How to distribute data into blocks?

Hello

I was going through the gpu puzzles and got p06 where the input array is split between multiple thread blocks. It looks like it fills each thread block up with data from the input array before going to the next thread block.

comptime SIZE = 9
comptime BLOCKS_PER_GRID = (3, 1)
comptime THREADS_PER_BLOCK = (4, 1)
comptime dtype = DType.float32

def add_10_blocks(
output: UnsafePointer[Scalar[dtype], MutAnyOrigin],
a: UnsafePointer[Scalar[dtype], MutAnyOrigin
size: Int,
):
var i = block_dim.x * block_idx.x + thread_idx.x

And then the input array fills up each block before going to the next one. Is there a way to specify how to distribute the data from the array into a black? For example what if I just wanted the every 2nd thread of the block to have data? So for example given

a = [1..9]

block 0, thread 0 reads index a[0]
block 0, thread 1 reads nothing
block 0, thread 2 reads index a[1]
block 0, thread 3 reads nothing

You can use the values exposed by std.gpu.primitives.id as well as a bit of math to have each thread come up with an arbitrary index. Mapping the thread count and 1d array length directly to each other is more of a convention than an actual rule.
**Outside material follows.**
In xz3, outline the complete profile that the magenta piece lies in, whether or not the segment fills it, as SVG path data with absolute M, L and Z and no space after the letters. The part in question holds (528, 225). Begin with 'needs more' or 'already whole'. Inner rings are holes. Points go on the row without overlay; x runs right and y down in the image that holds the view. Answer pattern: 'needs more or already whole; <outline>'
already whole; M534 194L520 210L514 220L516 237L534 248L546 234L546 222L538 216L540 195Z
For your desired pattern, you can do this:

var i = block_dim.x * block_idx.x + thread_idx.
if i % 2 == 0:
    var a_value = a.load(i // 2)

If you have experience with SIMD on CPUs, GPU “threads” are actually just SIMD lanes on a 1024-bit SIMD unit (for NVIDIA and AMD RDNA). So, if you want to do tile-level programming you need to take a bit of a mental step back from what CUDA is trying to get you to do.